“Government is not the solution. Government is the problem.”
This quote from President Ronald Reagan from his inaugural address might be one his most famous, which is really saying something.
The reason for its popularity isn’t just due to Reagan’s communication skills. At its core, it speaks to an idea that has become central to traditional libertarianism, as well as movement conservatism over the past few decades: that the government has little role outside of traditional national security. While the policy results of this line of thinking are not always consistent, even from those who spout it, the power of this way of thought is undeniable.
The view of “government is the problem” doesn’t really hold up in reality, as seen with the wave of chaos evoked by the coronavirus, which is hitting all fronts, from public health to the economy. This pandemic has clearly shown how this view of the government has once again been proven wrong.
The disarray of the virus has certainly been the nail in the coffin for the seemingly booming economy of the past, but what the virus really showed was the frail foundations of that boom.
For too long, the government has been seen as nothing more than a problematic leviathan which only undermines the economy when it gets directly involved.
Most are still taught and cling to the conflict between the public and private spheres, or the different processes of the “market,” whose ability to control itself often sounds magical.
These ideas are outdated, with people stuck in their old ways or others only peddling them in the name of bad faith for self-gain.
In reality, the government has a clear and important role to play in the everyday function of the economy, even if it isn’t always noticed.
For one, without the government, there would be no economy or “market.” It is the rules set up by the government that set up the very guard rails of what is or isn’t in the economic “market.” To try to take the government out of the economic “market” would be a fool’s errand.
The government also plays an active role in setting up and running the welfare programs that should be doing more to provide a strong foundation for the economy and the people that make it up. Without these programs, there would be even greater instability in an economy that is already too prone to disruption.

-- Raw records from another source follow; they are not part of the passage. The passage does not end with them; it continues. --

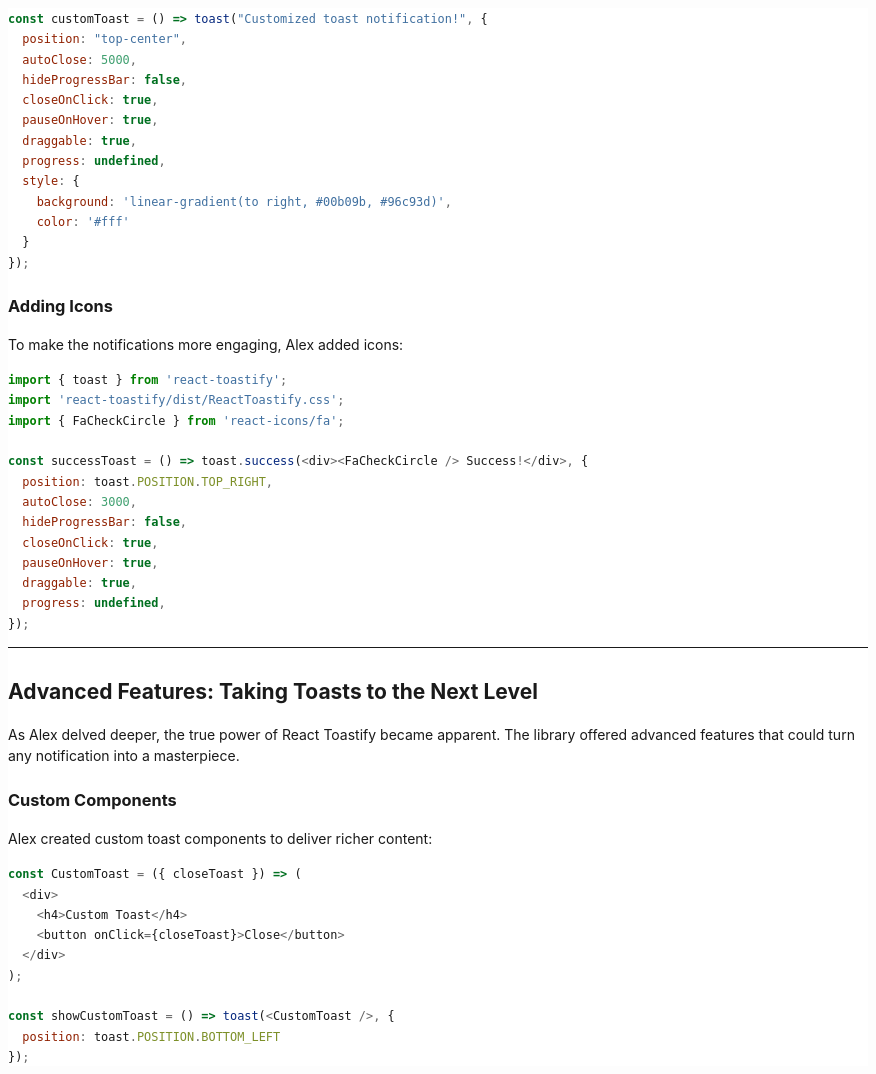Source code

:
 ```javascript
const customToast = () => toast("Customized toast notification!", {
  position: "top-center",
  autoClose: 5000,
  hideProgressBar: false,
  closeOnClick: true,
  pauseOnHover: true,
  draggable: true,
  progress: undefined,
  style: {
    background: 'linear-gradient(to right, #00b09b, #96c93d)',
    color: '#fff'
  }
});
```

### Adding Icons

To make the notifications more engaging, Alex added icons:

```javascript
import { toast } from 'react-toastify';
import 'react-toastify/dist/ReactToastify.css';
import { FaCheckCircle } from 'react-icons/fa';

const successToast = () => toast.success(<div><FaCheckCircle /> Success!</div>, {
  position: toast.POSITION.TOP_RIGHT,
  autoClose: 3000,
  hideProgressBar: false,
  closeOnClick: true,
  pauseOnHover: true,
  draggable: true,
  progress: undefined,
});
```

---

## Advanced Features: Taking Toasts to the Next Level

As Alex delved deeper, the true power of React Toastify became apparent. The library offered advanced features that could turn any notification into a masterpiece.

### Custom Components

Alex created custom toast components to deliver richer content:

```javascript
const CustomToast = ({ closeToast }) => (
  <div>
    <h4>Custom Toast</h4>
    <button onClick={closeToast}>Close</button>
  </div>
);

const showCustomToast = () => toast(<CustomToast />, {
  position: toast.POSITION.BOTTOM_LEFT
});
```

In reality, while it is impossible to solve all the problems facing the U.S. during this pandemic, that lack of greater investment in the US welfare system due to outdated ideas has certainly made things worse.
If the U.S. had better baseline sick leave programs, higher wages for everyday people, cheaper healthcare, and more money spent on other important programs or departments (like the health department, for example) than it has currently, the situation would be far better.
Right now, the government is taking greater action to put more money into the economy, and it is a start—even if it isn’t going to all the right places or enough money to solve the underlying problems. More will need to be done, especially if this pandemic continues.
Once this is over, sadly, the old paradigm will remerge, where spending a dime to help someone is viewed as wasteful or a dangerous entitlement.
That shouldn’t be allowed. Too often the government only attempts to do something when things hit the fan and doing nothing is impossible.
The coronavirus saga, while being a public health nightmare, has also proven to be an economic parable. It, like other events in the past, shows that government is the solution, not the problem, and hopefully we hold onto that lesson this time.